MR. HENDERSON: This is the same evolution that we saw onshore wind, solar and other technologies go through. Everything is now coming together: the technology, the sponsors and, hopefully in the near future, the federal permitting process.

MR. ANDRADE: Another thing worth mentioning is risk perception. There is still a higher risk perception once the projects start running than is probably justified. That is the biggest lesson that the banks learned in Europe, and we are starting to see the risk perception shift here as well.

MR. TORDRUP: US offshore wind — when it is constructed — will probably have the best credit quality for renewable energy projects anywhere in the world. The contracts are longer here than they are in Europe, and when the projects move into the operating phase, output patterns will not look all that different.
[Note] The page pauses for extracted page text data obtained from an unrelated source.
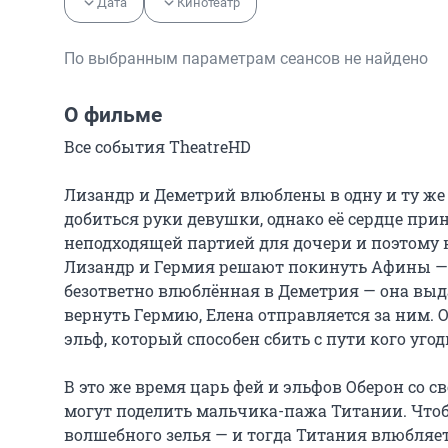
Дата
Кинотеатр
По выбранным параметрам сеансов не найдено
О фильме
Все события TheatreHD

Лизандр и Деметрий влюблены в одну и ту же
добиться руки девушки, однако её сердце при
неподходящей партией для дочери и поэтому н
Лизандр и Гермия решают покинуть Афины — ч
безответно влюблённая в Деметрия — она выдаё
вернуть Гермию, Елена отправляется за ним. 
эльф, который способен сбить с пути кого угодн
В это же время царь фей и эльфов Оберон со св
могут поделить мальчика-пажа Титании. Чтобы
волшебного зелья — и тогда Титания влюбляетс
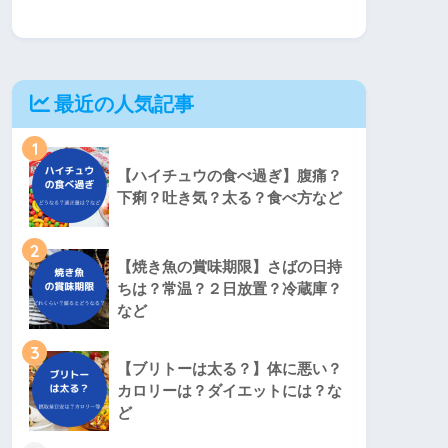
最近の人気記事
1
【ハイチュウの食べ過ぎ】腹痛？
下痢？吐き気？太る？食べ方など
2
【焼き魚の賞味期限】さばの日持
ちは？常温？２日放置？冷蔵庫？
など
3
【ブリトーは太る？】体に悪い？
カロリーは？ダイエットには？な
ど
MR. MARTIN: Project finance is an exercise in risk allocation. Nothing gets financed until all the risks are identified and each risk has been assigned to one of the participants. What is the biggest risk in offshore wind?

MR. TORDRUP: The risk is during development and construction. Construction on water can be challenging. When the project is up and running, it is not more risky than onshore wind. To the contrary, output is likely to be more consistent.

MR. MARTIN: Financiers, what's the biggest risk in these deals?

MR. ANDRADE: I agree with Henrik that the key really is construction, logistics, interface risk — getting comfortable with those — and obviously having all the permits ready to go.

MR. HENDERSON: For us, it is all about tax credit qualification and making sure that story can withstand IRS scrutiny.

MR. MARTIN: Last question: we have one operating wind farm in the United States — Block Island — five turbines, 30 megawatts. What do you think will be the next one and when?

MR. PASQUALINI: I am not going to offend Henrik; it will be Vineyard.

MR. TORDRUP: How soon is in the hands of the US Department of Interior, but I think it will be done relatively soon.